** DATA PROVIDED follows **
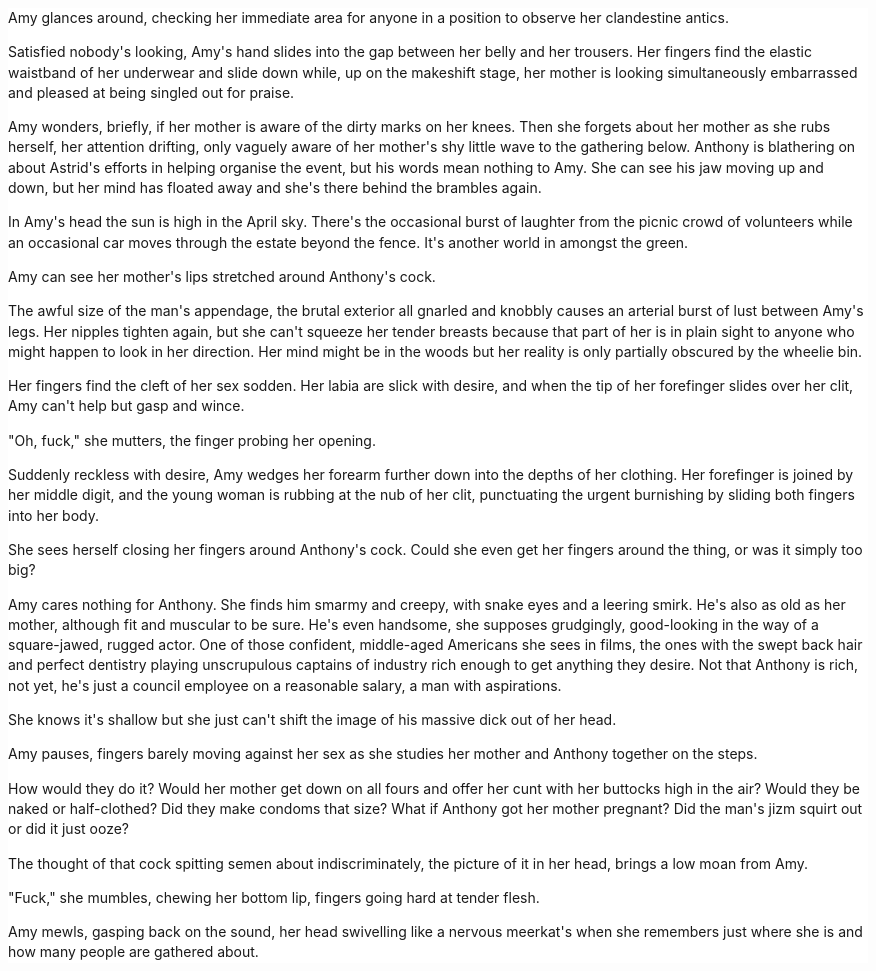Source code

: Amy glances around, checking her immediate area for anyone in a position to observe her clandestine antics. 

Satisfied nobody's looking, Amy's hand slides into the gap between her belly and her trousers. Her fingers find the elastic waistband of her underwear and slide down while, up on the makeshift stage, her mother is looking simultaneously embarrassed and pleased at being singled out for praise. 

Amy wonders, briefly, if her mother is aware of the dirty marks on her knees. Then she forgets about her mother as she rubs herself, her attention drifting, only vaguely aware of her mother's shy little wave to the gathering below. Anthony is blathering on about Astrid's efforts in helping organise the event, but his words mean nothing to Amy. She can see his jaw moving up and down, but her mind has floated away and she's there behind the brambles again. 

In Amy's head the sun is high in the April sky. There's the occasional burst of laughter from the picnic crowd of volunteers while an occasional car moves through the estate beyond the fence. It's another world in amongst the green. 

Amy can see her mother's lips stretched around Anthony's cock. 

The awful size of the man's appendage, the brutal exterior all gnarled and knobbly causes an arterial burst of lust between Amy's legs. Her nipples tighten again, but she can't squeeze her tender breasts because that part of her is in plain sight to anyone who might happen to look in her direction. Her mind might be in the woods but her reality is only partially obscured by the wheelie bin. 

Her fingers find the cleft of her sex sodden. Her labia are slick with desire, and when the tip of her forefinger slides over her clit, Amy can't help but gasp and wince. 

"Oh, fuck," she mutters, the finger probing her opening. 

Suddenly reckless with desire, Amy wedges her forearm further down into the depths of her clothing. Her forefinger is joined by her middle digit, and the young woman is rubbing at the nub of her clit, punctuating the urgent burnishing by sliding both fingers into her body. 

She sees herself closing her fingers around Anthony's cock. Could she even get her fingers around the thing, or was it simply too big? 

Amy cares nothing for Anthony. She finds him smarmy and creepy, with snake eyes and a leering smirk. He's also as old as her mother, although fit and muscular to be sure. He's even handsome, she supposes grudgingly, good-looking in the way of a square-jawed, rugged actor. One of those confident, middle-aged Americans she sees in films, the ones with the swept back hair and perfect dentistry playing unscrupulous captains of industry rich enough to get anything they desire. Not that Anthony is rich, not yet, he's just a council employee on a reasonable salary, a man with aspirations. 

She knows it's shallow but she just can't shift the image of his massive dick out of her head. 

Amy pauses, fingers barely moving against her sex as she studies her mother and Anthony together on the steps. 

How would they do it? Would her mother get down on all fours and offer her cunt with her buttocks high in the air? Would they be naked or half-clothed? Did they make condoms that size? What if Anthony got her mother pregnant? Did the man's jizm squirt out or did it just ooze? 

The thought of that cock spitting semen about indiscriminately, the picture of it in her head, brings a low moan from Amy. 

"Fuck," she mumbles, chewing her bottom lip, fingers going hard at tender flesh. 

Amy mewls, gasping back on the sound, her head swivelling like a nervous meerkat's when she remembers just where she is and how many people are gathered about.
** End of DATA PROVIDED **
INSTRUCTIONS TO FOLLOW:
Precisely the line with "The thought of" and the lines after it, up to the last line of the entries above, are to be reproduced, and nothing more.

TASK SOLUTION:
The thought of that cock spitting semen about indiscriminately, the picture of it in her head, brings a low moan from Amy. 

"Fuck," she mumbles, chewing her bottom lip, fingers going hard at tender flesh. 

Amy mewls, gasping back on the sound, her head swivelling like a nervous meerkat's when she remembers just where she is and how many people are gathered about.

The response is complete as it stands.